> **EXTRACT PROVIDED**
This all changes when we remove the constraint on symbiont evolution. Now, symbionts rapidly evolve to maintain the trait under host control while reducing investment in cooperation. Host control becomes ineffective because it cannot select for the more cooperative symbionts, and is no longer favoured by natural selection leading to the collapse of cooperation (Fig. 2d). Another prediction of the model, therefore, is that cooperation rests upon the evolution of control mechanisms that cannot easily be escaped via counter evolution in the symbionts. This prediction is similar to the idea that the immune system needs to find conserved targets for pathogen recognition44, but here we are considering host control over the microbiota as a whole. As for our earlier results, parameter sweeps confirm that this prediction is robust to changes in relatedness and cost-to-benefit ratios (Supplementary Fig 8).

### Data: has host control shaped the evolution of animal microbiomes?

Our model predicts that host control mechanisms have been central to the evolution and maintenance of cooperation within diverse long-lived microbiomes, such as the human microbiome. The potential for host control is clear from the wide variety of mechanisms that can influence the microbiota, including the innate and adaptive immune systems of animals10. However, it is not known whether these mechanisms have been generally important for the evolution of host-associated microbiomes. A challenge for such a broad assessment is that the microbial traits associated with cooperation will typically differ among different host and symbiont species. We, therefore, sought a microbial trait that (i) is widely found and easily identified in genomic data (ii) influences whether symbionts benefit or harm the host and (iii) is subject to strong host control. These criteria led us to bacterial flagella.

### A test of the influence of host control using bacterial flagella

Many bacteria possess flagella, which are used to swim and move between microenvironments. Flagella can confer strong benefits to bacteria in a host. Swimming has been shown to help bacteria persist in the mammalian gut49 and, similarly, to escape peristalsis and ejection from the zebra fish gut50. For many pathogens, flagella are also essential for reaching the epithelial layer51,52,53. Due to this latter effect, flagella are important for cooperation and whether bacteria are likely to be beneficial to a host. Specifically, possession of flagella is often associated with harm to the host as a mechanism that allows bacteria to breach the epithelial barrier50,51,52,53,54 In E. coli, for example, only some strains appear to express flagella in the host, and these strains are associated with inflammation and disease54. Consistent with the importance for the host, the key structural component of bacterial flagella (flagellin) is amongst the most immunogenic of all microbial factors55, with a dedicated receptor in vertebrates (TLR5)56. Mice that lack this receptor have an increase in detectable flagellin in their microbiome57. Conversely, inducing the production of anti-flagellin IgA in mice decreases flagellin levels and limits the encroachment of the microbiota at the epithelial barrier58. Importantly, these experimental studies suggest that host control can limit flagellated bacteria and help in maintaining a cooperative relationship by preventing epithelial encroachment56. However, they leave open the question of how important these processes have been for the evolution of host microbiomes.

> **WHAT TO WORK ON**
Translate this sentence from the passage on host control of microbiomes into Spanish: "Many bacteria possess flagella, which are used to swim and move between microenvironments." The listing is separate material with no connection to the passage on host control of microbiomes.

> **DATASET EXCERPTS**
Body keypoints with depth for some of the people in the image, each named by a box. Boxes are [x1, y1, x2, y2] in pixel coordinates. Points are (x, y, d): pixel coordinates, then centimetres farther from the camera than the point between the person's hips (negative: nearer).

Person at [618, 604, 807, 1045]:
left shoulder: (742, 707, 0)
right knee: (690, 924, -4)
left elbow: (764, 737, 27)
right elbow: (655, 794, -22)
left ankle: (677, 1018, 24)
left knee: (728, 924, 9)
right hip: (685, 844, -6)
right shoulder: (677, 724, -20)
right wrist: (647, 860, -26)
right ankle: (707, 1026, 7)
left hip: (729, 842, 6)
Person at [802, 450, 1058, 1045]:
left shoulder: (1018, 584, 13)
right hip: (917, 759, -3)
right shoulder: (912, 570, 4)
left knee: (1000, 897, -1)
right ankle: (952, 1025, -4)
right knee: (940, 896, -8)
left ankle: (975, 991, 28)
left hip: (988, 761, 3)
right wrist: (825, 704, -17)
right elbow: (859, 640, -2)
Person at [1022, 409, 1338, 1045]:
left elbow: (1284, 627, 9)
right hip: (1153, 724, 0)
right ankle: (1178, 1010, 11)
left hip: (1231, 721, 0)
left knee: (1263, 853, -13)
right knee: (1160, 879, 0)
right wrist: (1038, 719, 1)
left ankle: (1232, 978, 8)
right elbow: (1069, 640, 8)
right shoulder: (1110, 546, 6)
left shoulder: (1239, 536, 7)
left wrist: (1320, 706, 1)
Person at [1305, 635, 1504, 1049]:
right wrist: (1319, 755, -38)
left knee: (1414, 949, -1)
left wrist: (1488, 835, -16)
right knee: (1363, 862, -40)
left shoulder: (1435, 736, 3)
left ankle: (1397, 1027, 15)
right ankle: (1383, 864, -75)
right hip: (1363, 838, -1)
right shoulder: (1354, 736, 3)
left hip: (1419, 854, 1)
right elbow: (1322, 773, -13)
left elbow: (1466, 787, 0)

> **SOLUTION TO THIS EXERCISE**
Muchas bacterias poseen flagelos, que se utilizan para nadar y desplazarse entre microambientes.